● **Exercise objective**:
Once you have read the records below, report how many lines contain the word "мышление", and give nothing besides that number.

● **Material shown**:

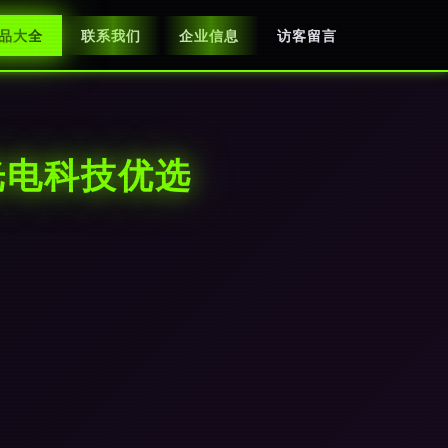
品大全
联系我们
企业信息
访客留言
光电科技优选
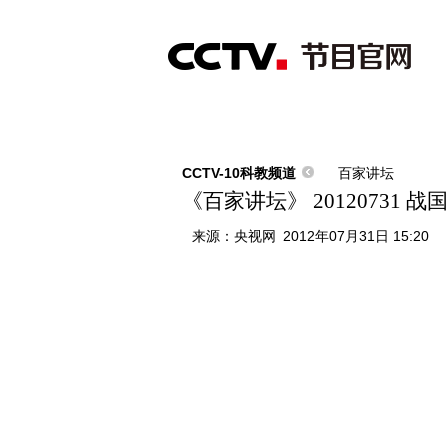
首页
直播
节目单
综合
新闻
财经
综艺
中文国际
体
CCTV-10科教频道
百家讲坛
《百家讲坛》 20120731
来源：
央视网
2012年07月31日 15:20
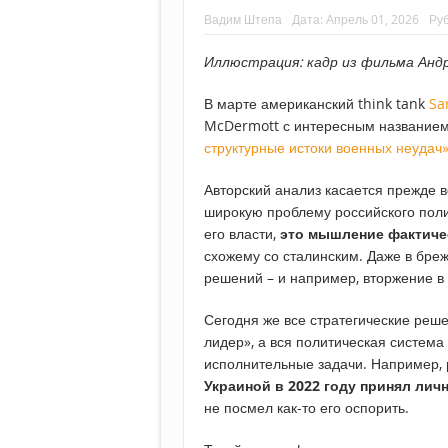
Вадим Штепа
Дата:
Апрель 01, 2026
Ру
Иллюстрация: кадр из фильма Анд
В марте американский think tank
Sa
McDermott с интересным название
структурные истоки военных неудач
Авторский анализ касается прежде в
широкую проблему российского поли
его власти,
это мышление фактиче
схожему со сталинским. Даже в бре
решений – и например, вторжение в 
Сегодня же все стратегические ре
лидер», а вся политическая система
исполнительные задачи. Например,
Украиной в 2022 году принял лич
не посмел как-то его оспорить.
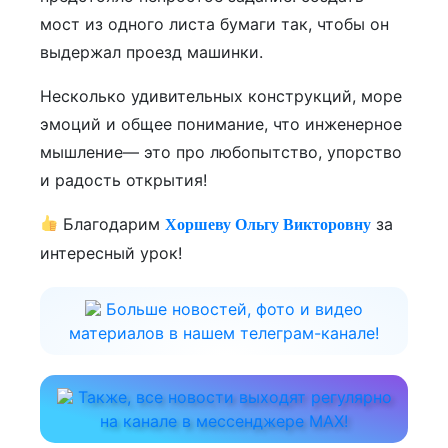
мост из одного листа бумаги так, чтобы он
выдержал проезд машинки.
Несколько удивительных конструкций, море
эмоций и общее понимание, что инженерное
мышление— это про любопытство, упорство
и радость открытия!
Благодарим
за
Хоршеву Ольгу Викторовну
интересный урок!
Больше новостей, фото и видео
материалов в нашем телеграм-канале!
Также, все новости выходят регулярно
на канале в мессенджере МАХ!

● **Finished task**:
2